A Practical Way to Handle Large ZIP Imports in the Background using Laravel Commands

Introduction
Many organizations need to handle the upload of large files containing bulk data. A single file might contain hundreds or thousands of records, each with several images linked to it. If the system processes these uploads in one immediate step, it can lead to slow responses, timeouts, and a frustrating user experience.

By splitting the import into two parts—an immediate upload and a background processing phase—these issues can be significantly reduced. This method allows users to quickly submit their files, frees them from waiting on long processing times, and provides a structured way to capture and correct any errors.

How the Process Works

Below is a diagram that outlines the overall flow from the moment a user uploads a ZIP file to the completion of all data processing:

[User] -- uploads ZIP --> (BulkZipUploadService) -- [S3 Upload + DB "bulk_jobs" entry]
 [Background Worker / Console] -- sees "bulk_jobs" pending -->
     (ProcessBulkZipCommand) -- downloads ZIP from S3
         | unzips CSV + images
         | validates + inserts DB records
         | collects errors -> error.csv -> S3
         | updates "bulk_jobs" with results
         v
    [Notification and Email to user + error file if needed]

Step 1: Initial Upload
A person selects a ZIP file that contains both a CSV of data and one or more image files. This ZIP is sent to the server. The system saves the file in a storage location (such as S3 or a similar service) and creates a record in a table (often called bulk_jobs or another suitable name). The record notes that there is a new file waiting to be processed.

Step 2: Background Monitoring
A background process or worker frequently checks for jobs in the bulk_jobs table that are marked as “pending” or “new.” As soon as it finds one, it starts the next phase of work.
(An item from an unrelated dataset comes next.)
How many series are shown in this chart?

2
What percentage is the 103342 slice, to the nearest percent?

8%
Step 3: Extraction and Parsing
The system downloads the ZIP file from storage to a temporary place and unzips its contents. It looks for the CSV and any images that are referenced. Each row in the CSV is read and mapped to the relevant fields, such as product identifiers, descriptions, or pricing. If multiple images are listed, for example by using a colon in the filename field, the system identifies all those files in the unzipped folder.

Step 4: Validation
For each row, the data is checked for correctness. The system may confirm that certain fields are present and valid, that numerical values are within expected ranges, and that references (like category IDs) match known records. If anything is missing or incorrect, it is noted as an error.

Step 5: Data Insertion and Image Handling
Once a row passes validation, the system inserts or updates it in the database (such as in a “products” table or equivalent). At the same time, the images connected to that row are uploaded or moved to the permanent storage location. The system then links those images to the item in the database, ensuring that each record references its associated files.

Step 6: Collecting Errors
If a row fails validation, the system captures which row it was and why it was not accepted. After all rows have been processed, the system creates an error file (usually in CSV format) that includes each failed row and the specific reason it was deemed invalid. This error file is also uploaded to storage, so it can be retrieved later if needed.
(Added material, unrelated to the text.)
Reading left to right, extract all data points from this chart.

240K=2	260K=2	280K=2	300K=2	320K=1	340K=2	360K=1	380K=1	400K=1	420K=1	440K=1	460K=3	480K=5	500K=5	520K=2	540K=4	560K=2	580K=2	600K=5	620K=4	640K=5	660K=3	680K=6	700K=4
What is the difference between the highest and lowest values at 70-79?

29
Step 7: Updating Records and Notifying Users
When processing is done, the system updates the job record in the database to reflect how many rows were processed successfully, how many failed, and whether an error file is available. A notification or email is then sent to the user who originally uploaded the ZIP, letting them know that the import is complete. If there are any errors, the user can download the error file, correct the data, and re-upload only the problematic rows.
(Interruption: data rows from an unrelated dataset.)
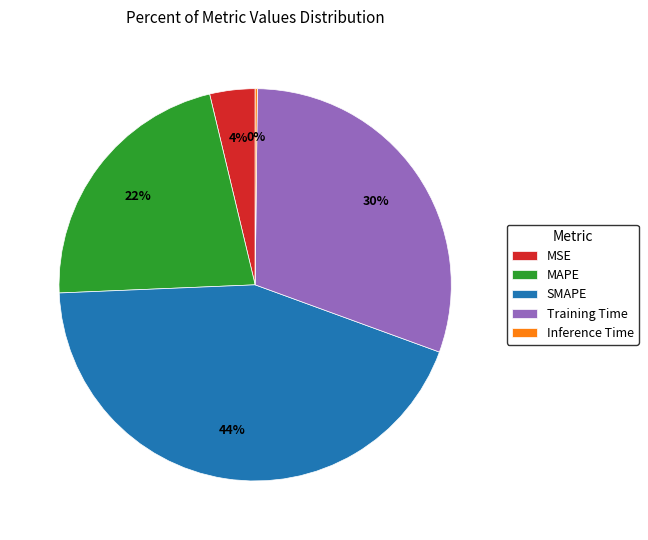

What is the largest slice in the pie chart?

SMAPE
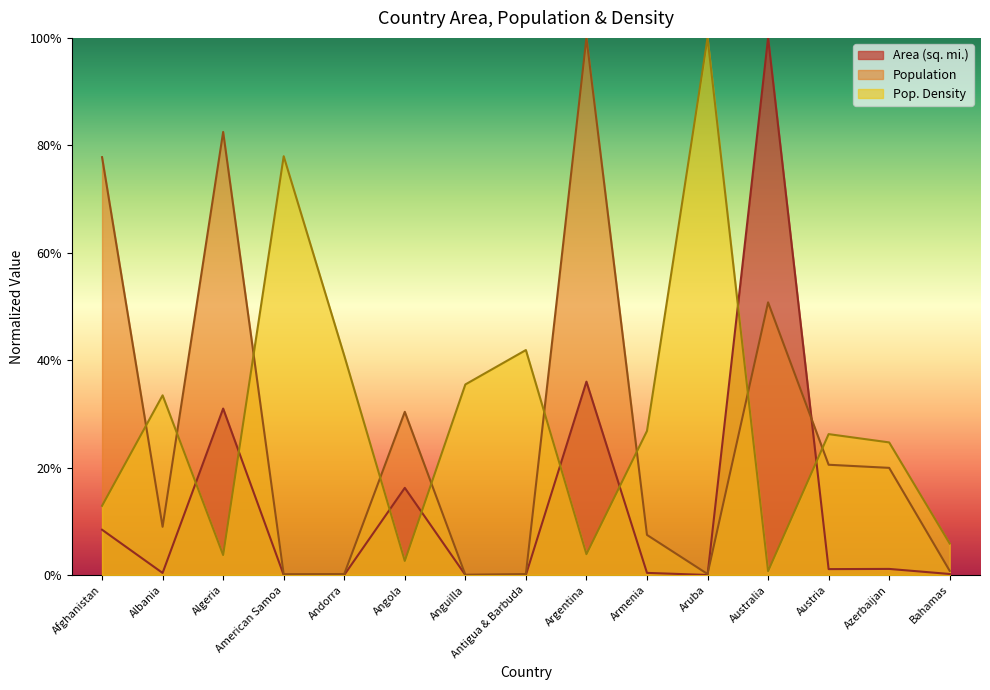

List the series in order of their overall mean, lowest first.

Area (sq. mi.), Population, Pop. Density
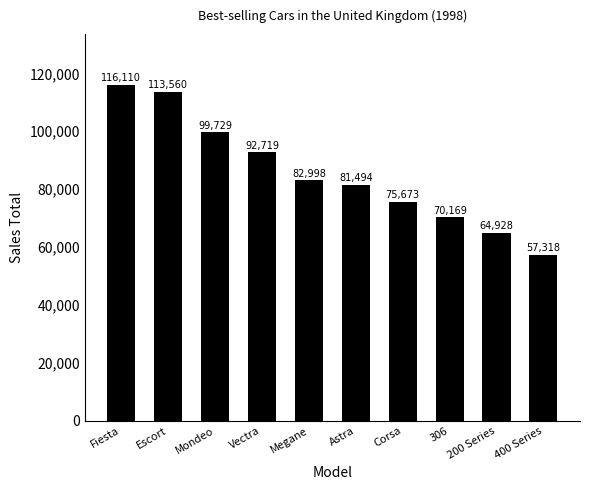

What is the label of the 10th bar from the left?

400 Series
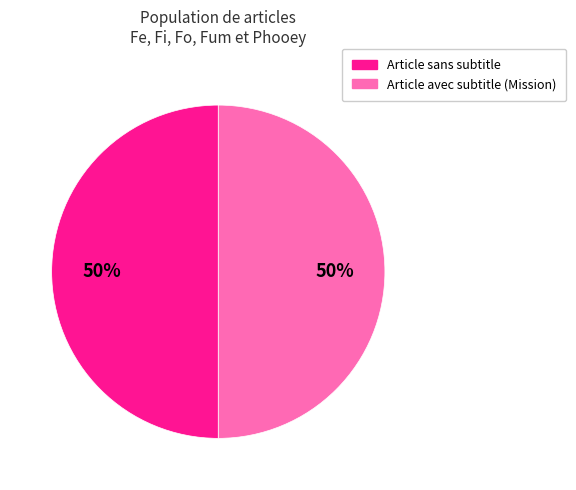

To the nearest percent, what is the average slice percentage?

50%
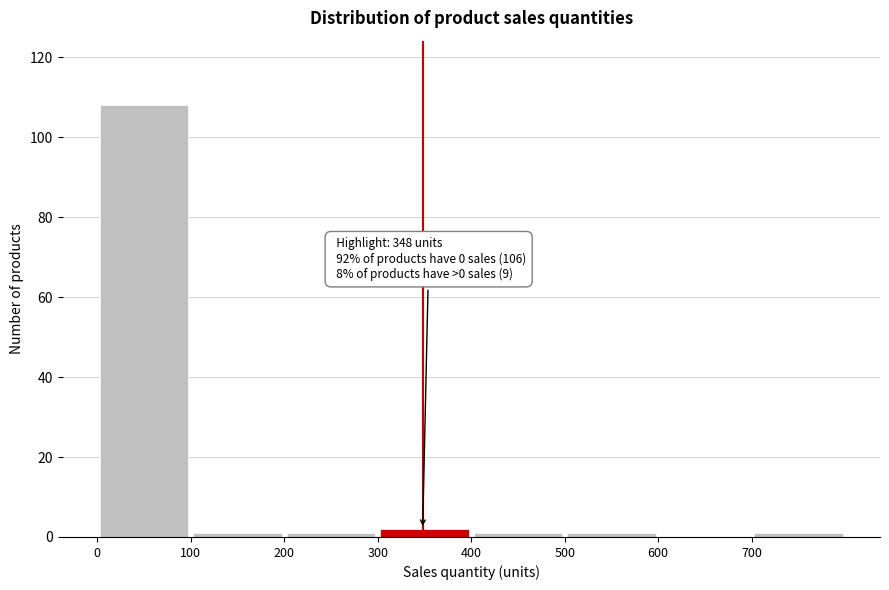

Over which range of the x-axis is the bar tallest?

0 to 100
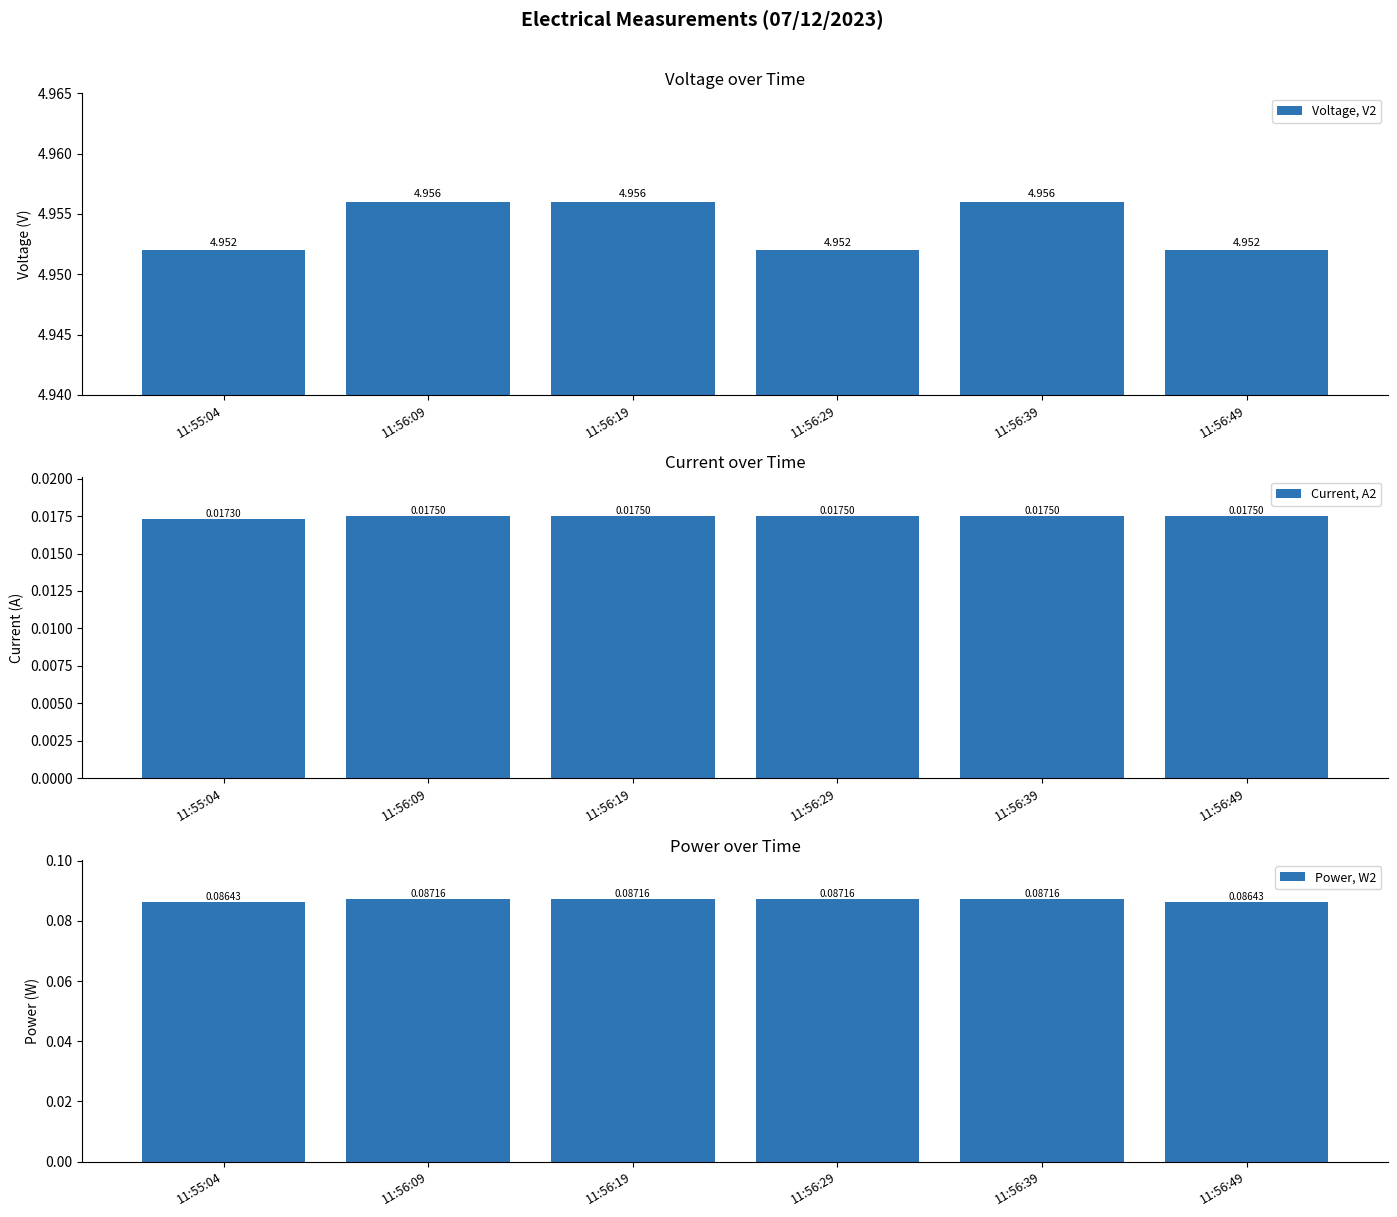

At how many categories does at least one series exceed 3?

6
Advantages of This Approach

Immediate Feedback
The user’s ZIP is accepted right away, with no need to wait for every line of the CSV to be checked. This provides a smoother experience and avoids timeouts.
Background Reliability
A background process has the flexibility to handle large numbers of rows and big images without being limited by the duration of a single web request. If something does go wrong, the process can handle errors more gracefully or attempt retries.
Clear Error Log
Instead of halting at the first invalid row, the process can gather every issue into one file. This allows the user to easily see all mistakes, fix them in one pass, and re-upload without guessing where the failures were.
Scalability
If the amount of data grows, more workers or processing instances can be added to handle multiple jobs in parallel. The core workflow remains the same.
Better Maintenance
By splitting uploading from processing, it becomes easier to maintain and debug each part. Developers can focus on improving data validation or image handling without risking an impact on the file upload flow.

Conclusion

This two-step method of immediate upload followed by background processing simplifies the handling of large CSV files with multiple images. It not only creates a faster and more stable experience for users but also gives the development team clearer control over error reporting and data validation. Whether managing a few dozen items or tens of thousands, this pattern can greatly reduce system strain and user frustration, making large-scale data imports more reliable and efficient.